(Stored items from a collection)
╔══

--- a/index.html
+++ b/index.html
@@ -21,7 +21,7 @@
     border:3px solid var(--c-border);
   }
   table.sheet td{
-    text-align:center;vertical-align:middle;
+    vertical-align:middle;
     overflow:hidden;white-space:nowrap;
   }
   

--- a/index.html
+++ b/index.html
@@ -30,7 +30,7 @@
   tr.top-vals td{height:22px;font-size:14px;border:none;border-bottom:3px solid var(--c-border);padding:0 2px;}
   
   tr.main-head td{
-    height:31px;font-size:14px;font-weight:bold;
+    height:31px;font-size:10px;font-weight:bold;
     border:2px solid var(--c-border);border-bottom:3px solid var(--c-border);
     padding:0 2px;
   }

╚══
╔══

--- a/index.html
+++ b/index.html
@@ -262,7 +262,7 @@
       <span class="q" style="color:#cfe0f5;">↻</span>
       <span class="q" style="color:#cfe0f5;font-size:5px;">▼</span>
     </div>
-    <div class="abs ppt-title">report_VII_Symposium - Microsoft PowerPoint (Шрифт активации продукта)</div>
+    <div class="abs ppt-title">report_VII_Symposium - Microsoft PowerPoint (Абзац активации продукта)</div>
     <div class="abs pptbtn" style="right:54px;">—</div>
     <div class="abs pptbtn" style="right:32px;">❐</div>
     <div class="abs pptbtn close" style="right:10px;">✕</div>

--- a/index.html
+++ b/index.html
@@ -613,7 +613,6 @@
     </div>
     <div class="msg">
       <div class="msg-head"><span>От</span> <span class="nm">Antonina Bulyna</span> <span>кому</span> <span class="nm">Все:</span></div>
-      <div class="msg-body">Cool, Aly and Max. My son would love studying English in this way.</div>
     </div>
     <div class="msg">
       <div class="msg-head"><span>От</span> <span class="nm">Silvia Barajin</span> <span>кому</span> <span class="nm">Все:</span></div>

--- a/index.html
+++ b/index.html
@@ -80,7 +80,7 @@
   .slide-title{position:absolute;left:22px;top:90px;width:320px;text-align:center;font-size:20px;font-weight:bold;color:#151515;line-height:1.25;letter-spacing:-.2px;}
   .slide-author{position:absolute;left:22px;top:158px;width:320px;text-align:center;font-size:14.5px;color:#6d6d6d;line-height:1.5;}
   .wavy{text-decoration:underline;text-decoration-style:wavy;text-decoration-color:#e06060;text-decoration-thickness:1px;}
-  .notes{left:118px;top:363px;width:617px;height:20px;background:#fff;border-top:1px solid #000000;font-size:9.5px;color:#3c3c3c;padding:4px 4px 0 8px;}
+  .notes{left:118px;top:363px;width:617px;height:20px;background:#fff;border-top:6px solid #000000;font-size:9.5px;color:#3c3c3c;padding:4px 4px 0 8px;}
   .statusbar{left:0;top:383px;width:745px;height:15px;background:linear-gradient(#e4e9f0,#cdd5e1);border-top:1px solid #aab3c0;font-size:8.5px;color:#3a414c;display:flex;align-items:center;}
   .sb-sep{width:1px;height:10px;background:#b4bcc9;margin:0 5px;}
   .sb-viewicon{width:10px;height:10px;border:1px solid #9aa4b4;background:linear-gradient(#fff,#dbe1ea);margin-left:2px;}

╚══

> [Assignment]:
Taking the entries above, write out exactly each line from the one holding "-613,7 +613,6 @@" to the one holding "Bulyna</span> <span>кому</span> <span", both included, and stop there.

> [Response area]:
@@ -613,7 +613,6 @@
     </div>
     <div class="msg">
       <div class="msg-head"><span>От</span> <span class="nm">Antonina Bulyna</span> <span>кому</span> <span class="nm">Все:</span></div>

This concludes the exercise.